Joana Casado, diz que “há uma agenda política cultural de que a comunidade artística de Almada está a ser testemunha” e que o plano de Inês de Medeiros passa por “transformar Almada em Lisboa”. 

“Estão a dar-se 120 mil euros a Paulo Ribeiro. Isto é inflacionar Almada, como se Almada até agora fosse um deserto onde não se passou nada”, afirma a actriz, de 20 anos, sublinhando que os contestatários não estão “contra o financiamento a Paulo Ribeiro mas sim contra o fim do apoio a associações locais”.

A actriz aponta também o que diz ser uma diferença na relação entre o município e a comunidade artística. “Em Almada sempre houve uma interlocução com a câmara muito directa, nas áreas da educação e cultura. Era fácil falar, com o vereador ou os serviços. As coisas aconteciam na trama social antes de irem para a comunicação social. Agora o processo é outro. O executivo anuncia as coisas na comunicação social. Nenhuma das estruturas que estão a usar a Casa da Juventude soube antes de ler a notícia sobre o protocolo.”

Os críticos receiam que seja o fim da história para o Ponto de Encontro. “Oficialmente não é a morte, mas é a morte lenta, o envenenamento lento. Hoje é um grupo que não tem sala para ensaiar, amanhã é outro, depois não há apoio, e vai morrendo”, afirma Margarida Botelho. Joana Casado, do grupo de teatro Cena Múltipla, estende o receio de morte a outros espaços da cultura almadense.

Haverá complementaridade

A Câmara de Almada assegura que a actividade da Casa da Juventude e a programação Ponto de Encontro não serão prejudicadas com o acolhimento do projecto Casa da Dança, de Paulo Ribeiro, prometendo uma gestão do espaço em “complementaridade” para “não haver sobreposição”.

“O uso actual da Casa da Juventude não sofrerá qualquer descontinuidade da actividade programada, havendo pequenas necessidades de ajustamentos pontuais, que decorreriam igualmente de utilização do espaço por qualquer outra entidade”, afirma a autarquia em respostas por escrito ao PÚBLICO.

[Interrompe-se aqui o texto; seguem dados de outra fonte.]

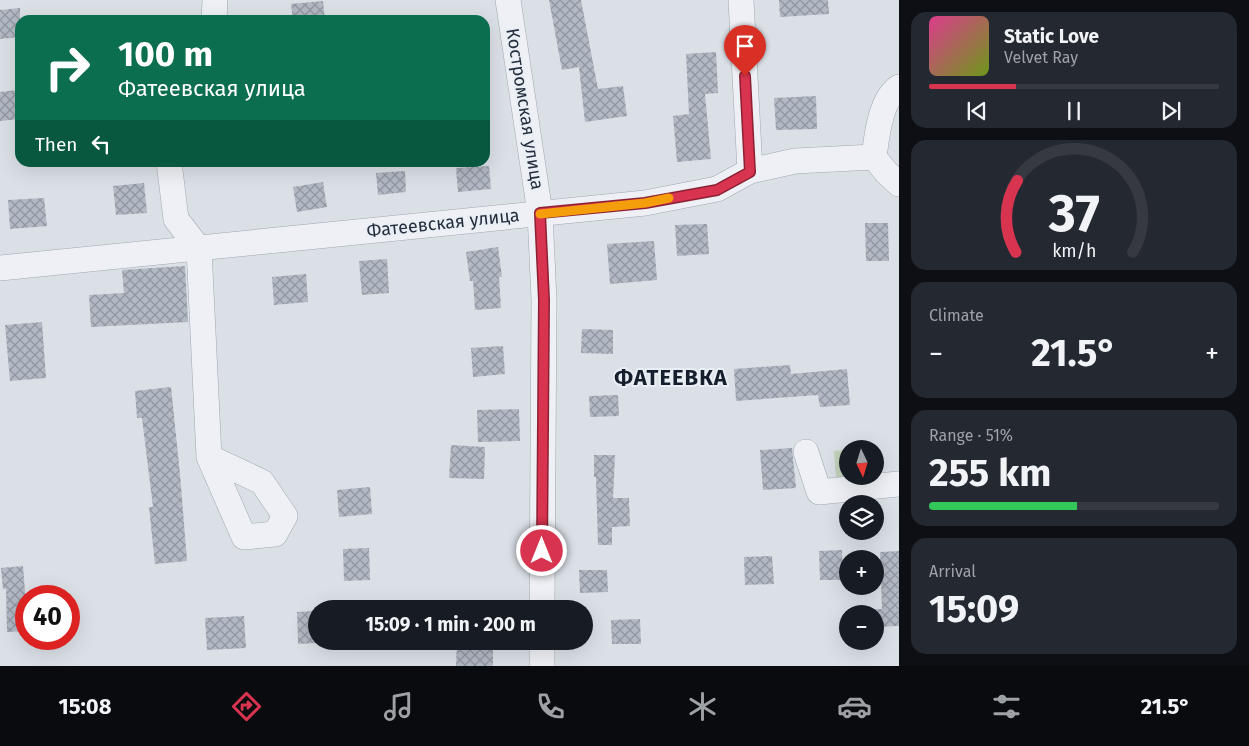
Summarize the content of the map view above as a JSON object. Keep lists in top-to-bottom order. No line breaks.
{"streets":{"street":["Костромская улица","Фатеевская улица"]},"crossings":[["Костромская улица","Фатеевская улица"]],"districts":["ФАТЕЕВКА"],"north":"bottom","page":{"turn":["100 m","Фатеевская улица"],"song":["Static Love","Velvet Ray"],"then":"Then","tile":["Climate",["Range · 51%","255 km"],["Arrival","15:09"]],"heat":["−","21.5°","+"],"map_buttons":["+","−"],"limit":"40","trip":"15:09 · 1 min · 200 m","tabs":["15:08","21.5°"],"gauge":["37","km/h"]}}
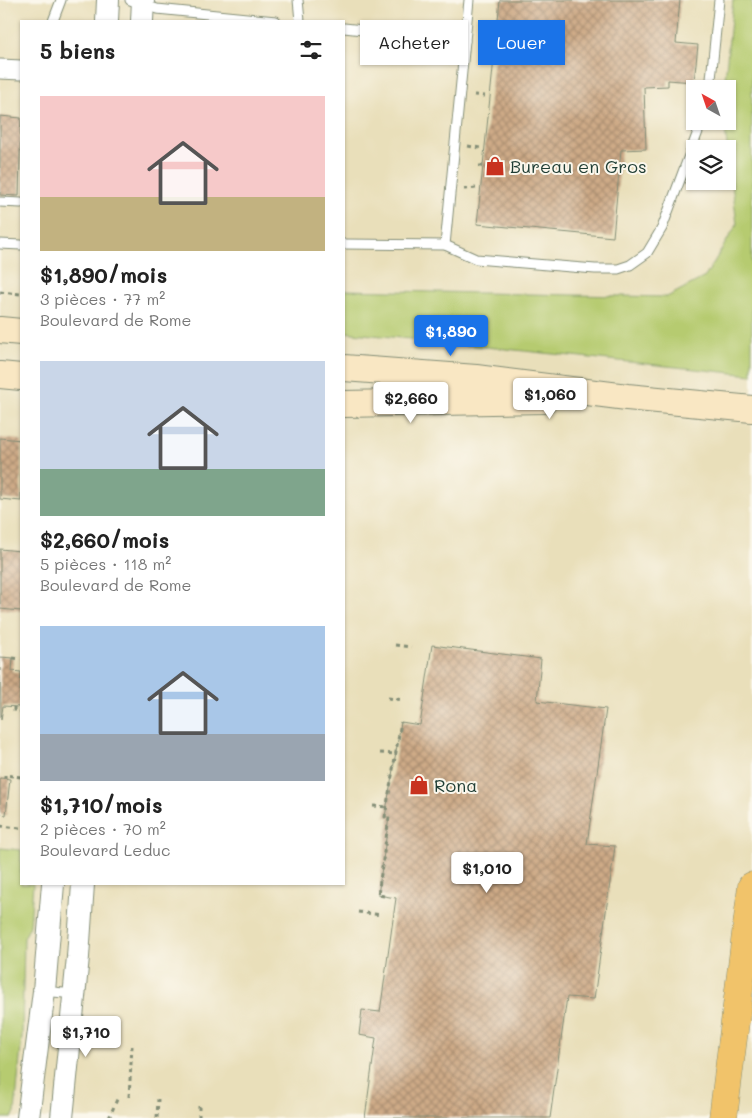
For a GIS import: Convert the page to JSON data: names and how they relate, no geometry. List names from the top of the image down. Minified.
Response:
{"places":{"shop":["Bureau en Gros","Rona"]},"north":"top left","page":{"chip":["Acheter","Louer"],"heading":"5 biens","list":[{"name":"$1,890/mois","note":"3 pièces · 77 m² · Boulevard de Rome"},{"name":"$2,660/mois","note":"5 pièces · 118 m² · Boulevard de Rome"},{"name":"$1,710/mois","note":"2 pièces · 70 m² · Boulevard Leduc"}],"price":["$1,890","$1,060","$2,660","$1,010","$1,710"]}}
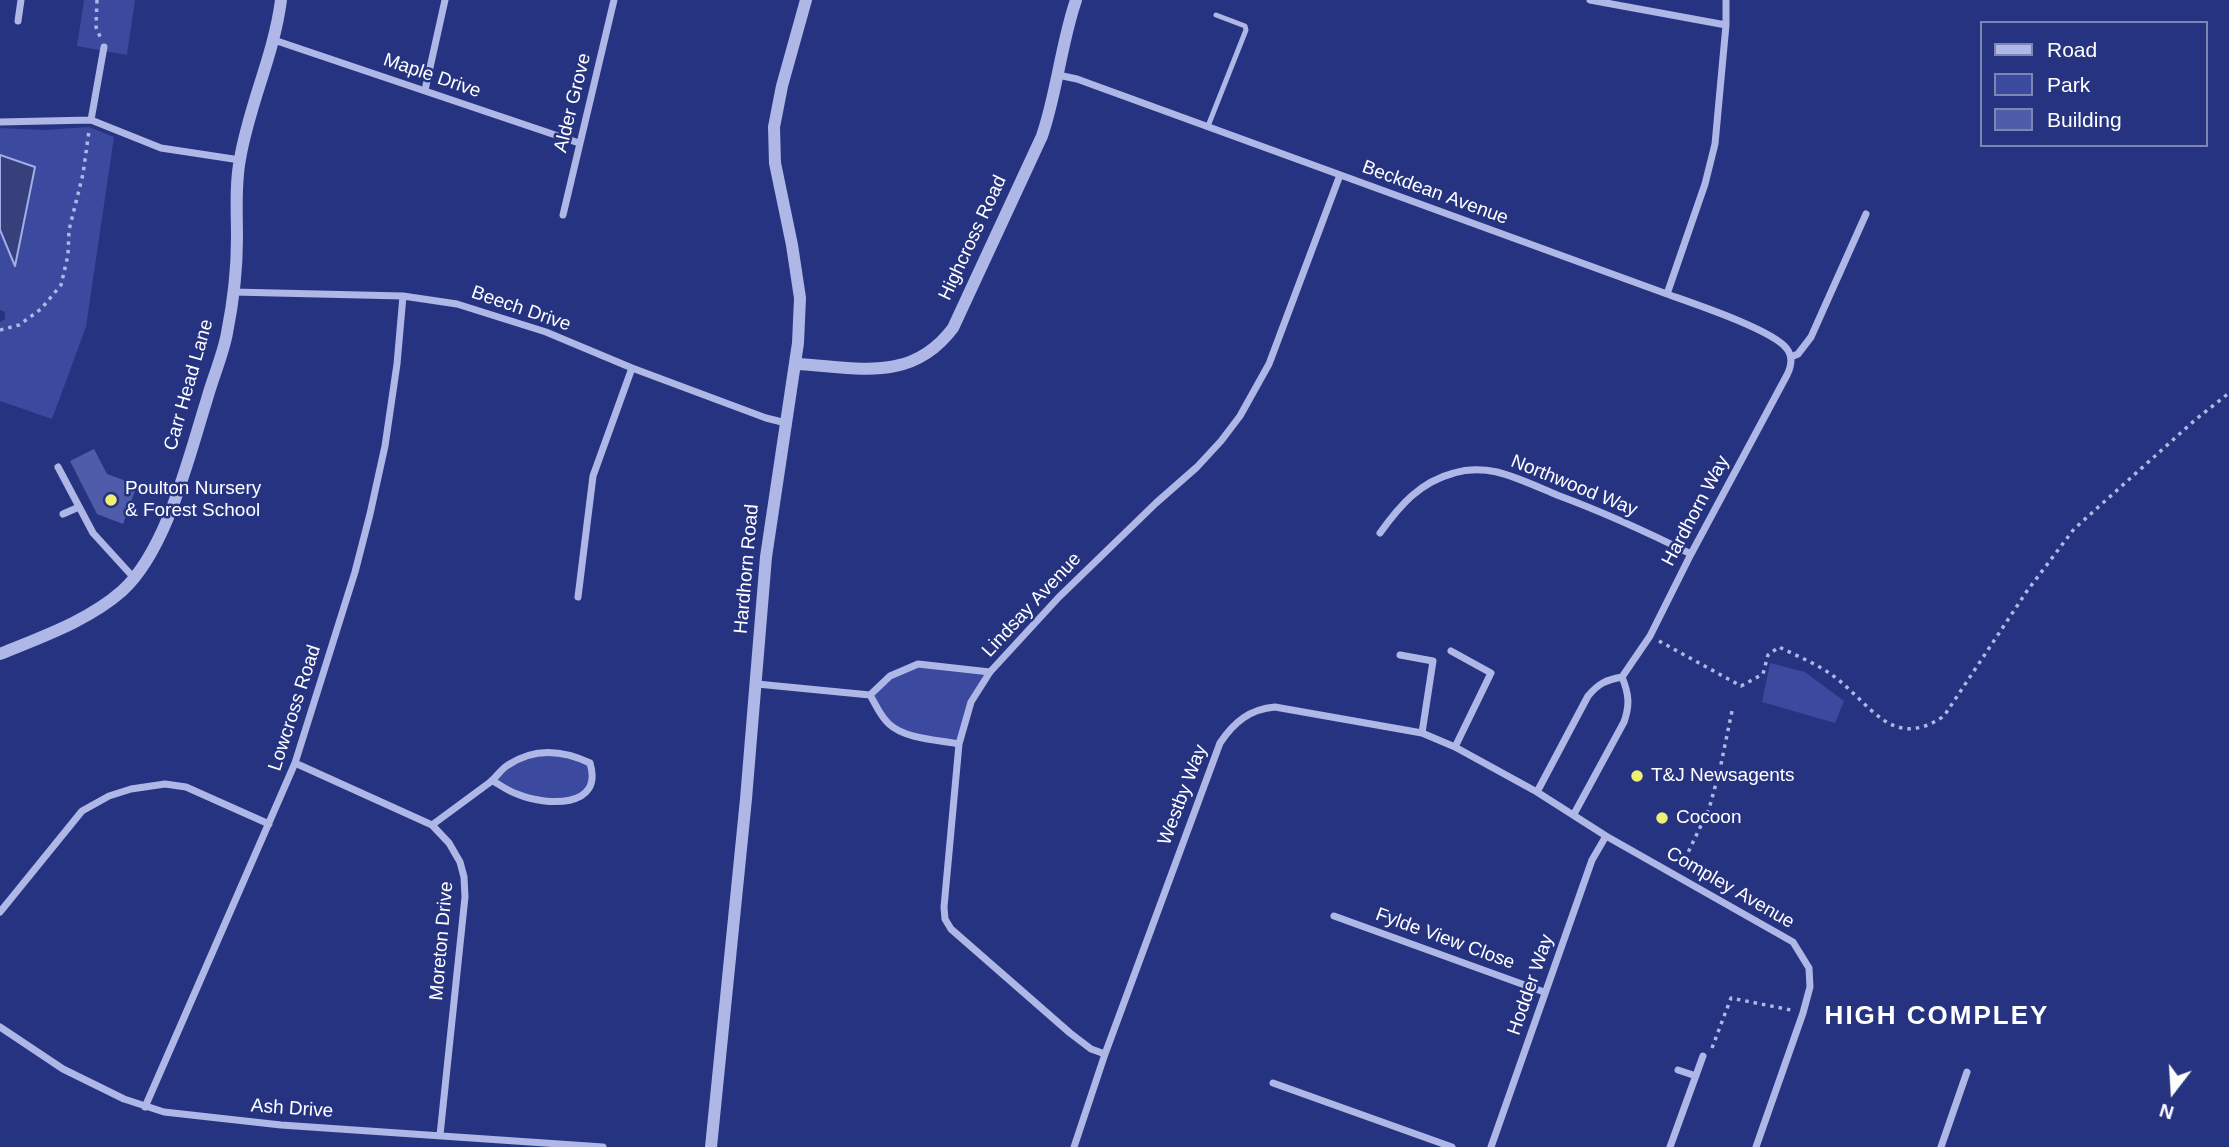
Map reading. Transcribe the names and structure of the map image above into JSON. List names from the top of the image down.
{
  "streets": {
    "street": [
      "Maple Drive",
      "Alder Grove",
      "Beckdean Avenue",
      "Highcross Road",
      "Beech Drive",
      "Carr Head Lane",
      "Northwood Way",
      "Hardhorn Way",
      "Hardhorn Road",
      "Lindsay Avenue",
      "Lowcross Road",
      "Westby Way",
      "Compley Avenue",
      "Fylde View Close",
      "Moreton Drive",
      "Hodder Way",
      "Ash Drive"
    ]
  },
  "crossings": [
    ["Maple Drive", "Alder Grove"],
    ["Maple Drive", "Carr Head Lane"],
    ["Beckdean Avenue", "Highcross Road"],
    ["Beckdean Avenue", "Hardhorn Way"],
    ["Beckdean Avenue", "Lindsay Avenue"],
    ["Highcross Road", "Hardhorn Road"],
    ["Beech Drive", "Carr Head Lane"],
    ["Beech Drive", "Hardhorn Road"],
    ["Beech Drive", "Lowcross Road"],
    ["Northwood Way", "Hardhorn Way"],
    ["Hardhorn Way", "Westby Way"],
    ["Hardhorn Way", "Compley Avenue"],
    ["Lindsay Avenue", "Westby Way"],
    ["Lowcross Road", "Moreton Drive"],
    ["Lowcross Road", "Ash Drive"],
    ["Westby Way", "Compley Avenue"],
    ["Compley Avenue", "Hodder Way"],
    ["Fylde View Close", "Hodder Way"],
    ["Moreton Drive", "Ash Drive"]
  ],
  "districts": ["HIGH COMPLEY"],
  "places": ["Poulton Nursery & Forest School", "T&J Newsagents", "Cocoon"],
  "legend": ["Road", "Park", "Building"],
  "north": "bottom"
}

A mesma fonte explica que, “inicialmente, o projecto Casa da Dança irá utilizar o espaço numa vertente meramente administrativa porquanto a necessidade de ajustamento de utilização só acontecerá muito posteriormente aquando da necessidade de proceder a ensaios com vista ao acolhimento e ensaio de companhias internacionais”. E acrescenta que “o uso do espaço como sede de trabalho administrativo decorre em horário laboral, sendo que o grosso da programação ocorre em horário não coincidente”.

“O coreógrafo Paulo Ribeiro irá utilizar a Sala Estúdio, como sede de trabalho administrativo numa primeira fase de implementação. Por outro, lado, havendo necessidade de proceder a ensaios para preparação de espectáculos e acolhimentos de companhias internacionais, prevê-se a possibilidade de uso das outras duas salas para ensaios, mas sempre em consonância com a programação normal.”, acrescenta.

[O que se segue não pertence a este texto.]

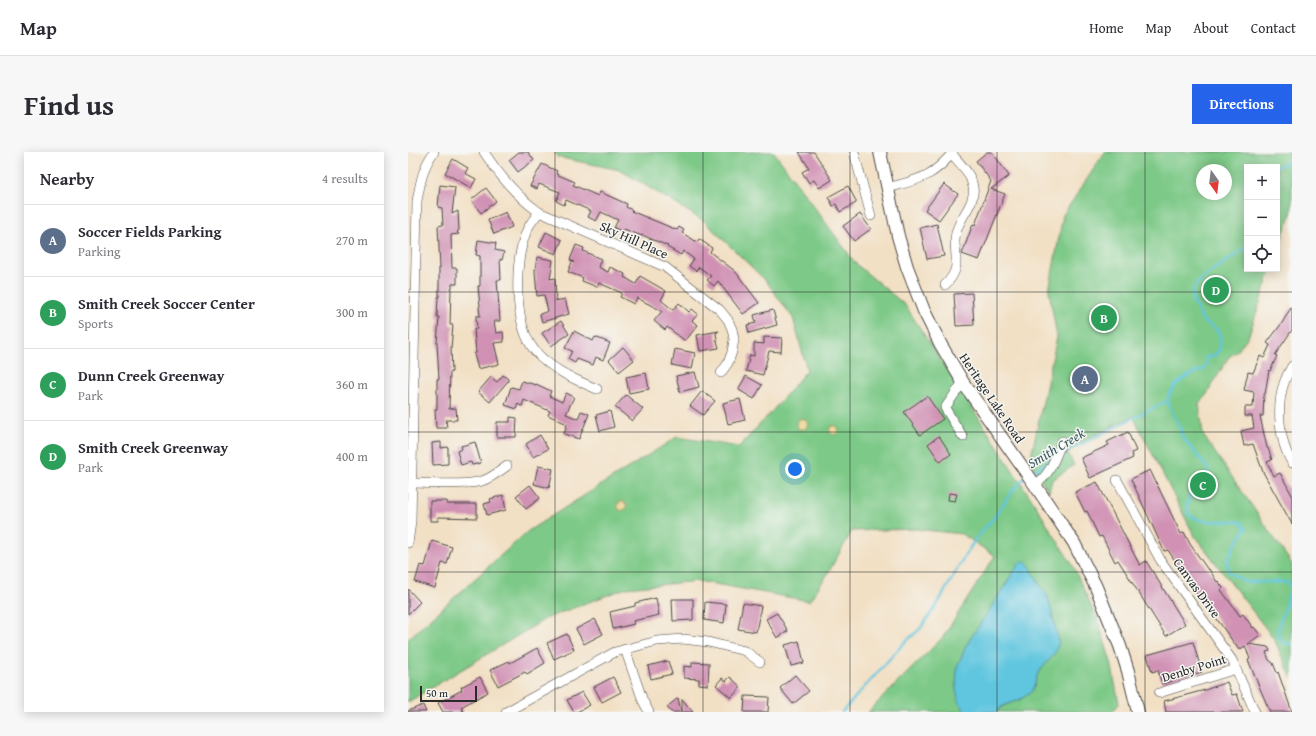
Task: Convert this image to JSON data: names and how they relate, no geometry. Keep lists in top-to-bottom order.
{
  "streets": {
    "main road": ["Heritage Lake Road"],
    "street": ["Sky Hill Place", "Canvas Drive", "Denby Point"]
  },
  "crossings": [
    ["Canvas Drive", "Denby Point"]
  ],
  "water": ["Smith Creek"],
  "scale_bar": "50 m",
  "north": "bottom",
  "page": {
    "header": "Map",
    "nav": [
      "Home",
      "Map",
      "About",
      "Contact"
    ],
    "title": "Find us",
    "buttons": "Directions",
    "heading": ["Nearby", "4 results"],
    "map_buttons": ["+", "−"],
    "list": [
      {
        "mark": "A",
        "name": "Soccer Fields Parking",
        "note": "Parking",
        "value": "270 m"
      },
      {
        "mark": "B",
        "name": "Smith Creek Soccer Center",
        "note": "Sports",
        "value": "300 m"
      },
      {
        "mark": "C",
        "name": "Dunn Creek Greenway",
        "note": "Park",
        "value": "360 m"
      },
      {
        "mark": "D",
        "name": "Smith Creek Greenway",
        "note": "Park",
        "value": "400 m"
      }
    ],
    "pins": [
      "D",
      "B",
      "A",
      "C"
    ],
    "scale": "50 m"
  }
}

De acordo com o município, a Casa da Juventude não vai deixar de ser de Almada e a realização de actividades neste espaço vai manter-se, decorrendo “do simples preenchimento de formulário próprio” e de acordo com os critérios para todas as casas municipais da Juventude do concelho - “a disponibilidade dos espaços, a natureza da entidade e a relevância das actividades propostas para prossecução dos objectivos e competências da Divisão de Juventude”.

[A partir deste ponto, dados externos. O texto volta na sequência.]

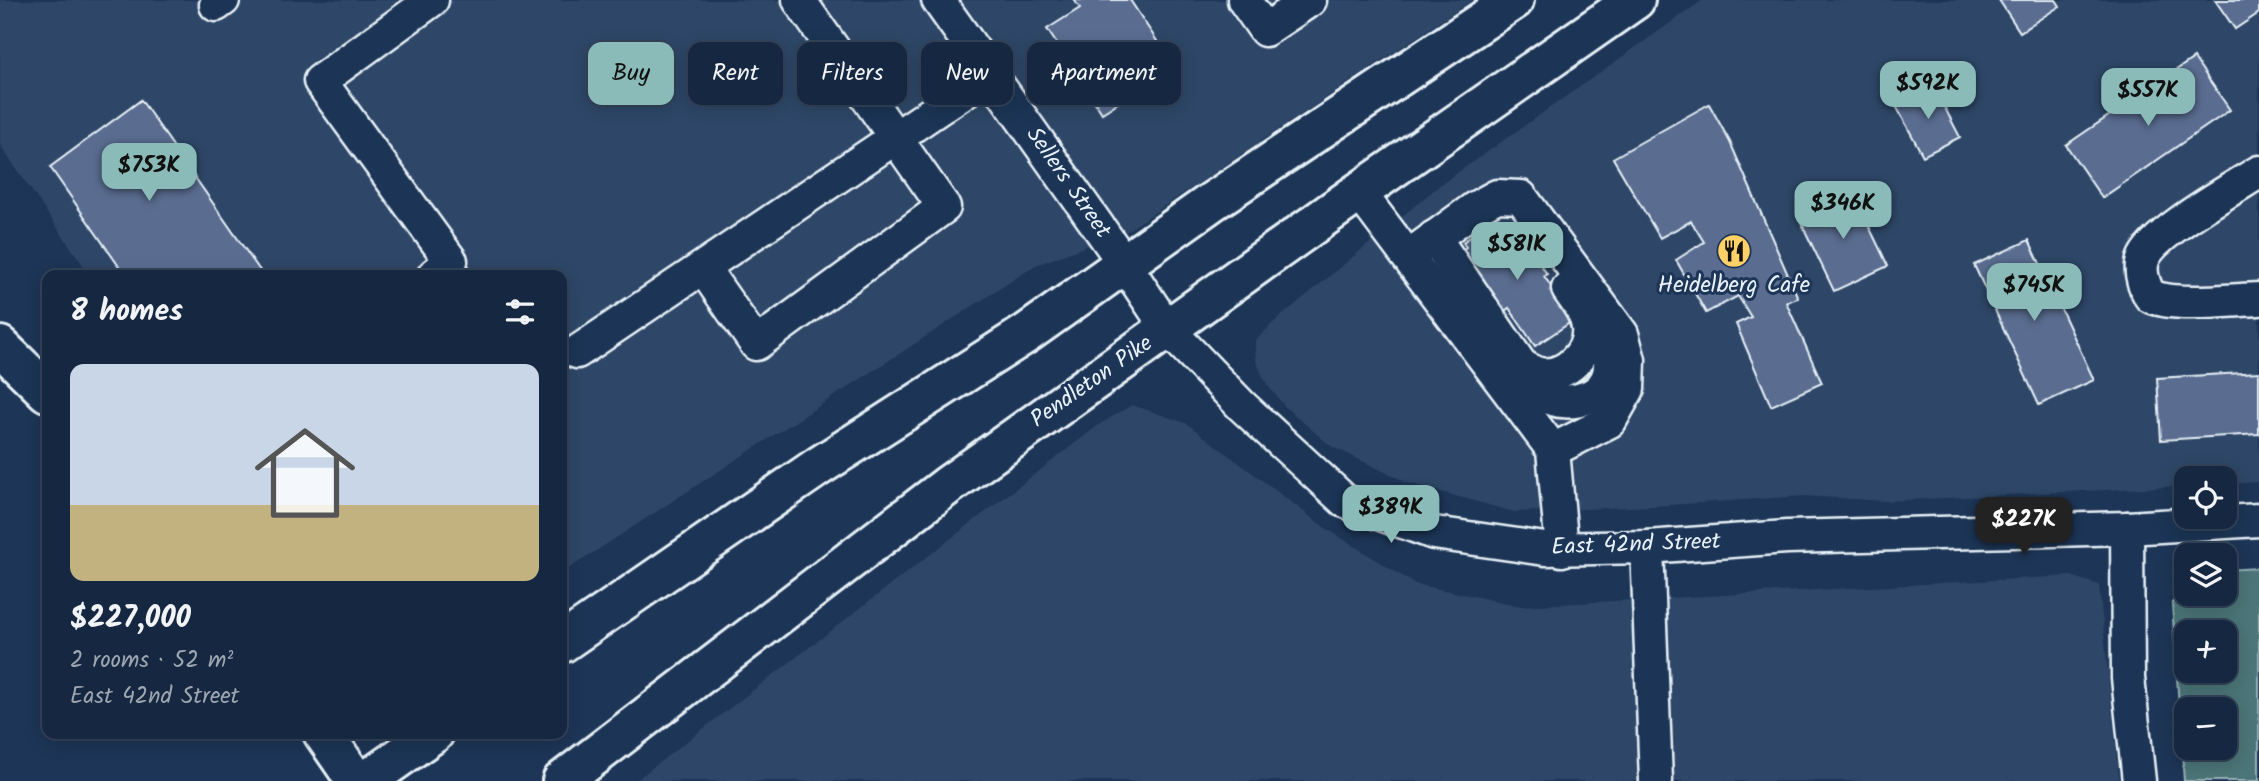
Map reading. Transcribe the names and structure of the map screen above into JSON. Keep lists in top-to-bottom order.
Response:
{
  "streets": {
    "main road": ["Pendleton Pike"],
    "street": ["Sellers Street", "East 42nd Street"]
  },
  "crossings": [
    ["Sellers Street", "East 42nd Street"],
    ["Pendleton Pike", "East 42nd Street"]
  ],
  "places": {
    "restaurant": ["Heidelberg Cafe"]
  },
  "page": {
    "chip": [
      "Buy",
      "Rent",
      "Filters",
      "New",
      "Apartment"
    ],
    "price": [
      "$592K",
      "$557K",
      "$753K",
      "$346K",
      "$581K",
      "$745K",
      "$389K",
      "$227K"
    ],
    "heading": "8 homes",
    "list": [
      {
        "name": "$227,000",
        "note": "2 rooms · 52 m² · East 42nd Street"
      }
    ],
    "map_buttons": ["+", "−"]
  }
}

Sobre a demolição do edifício e a construção de uma nova Casa da Juventude, prevista no âmbito do projecto imobiliário para o Ginjal, a Câmara de Almada esclarece que o Plano de Pormenor do Cais do Ginjal “encontra-se em fase de conclusão”, pelo que “estão a ser trabalhados aspectos associados a esse instrumento de gestão territorial e à respectiva execução futura”. Não está ainda “prevista qualquer data” para a demolição, mas a autarquia dá a “certeza que será substituída por equipamento equivalente” e refere que nessa altura haverá necessidade de realocar todos os projectos” existentes no Ponto de Encontro. Até lá, diz o município, será “acompanhada a evolução da superfície escarpada” do Ginjal para garantir a segurança das instalações construídas no topo da escarpa. “O último parecer obtido, do Departamento de Obras Municipais, em Julho de 2018, indicava que não existia perigo para as fundações do edifício”, afirma a nota da câmara.

Noticia alterada a 7/2/2019: Joana Casado retira declarações sobre situação do Teatro Extremo.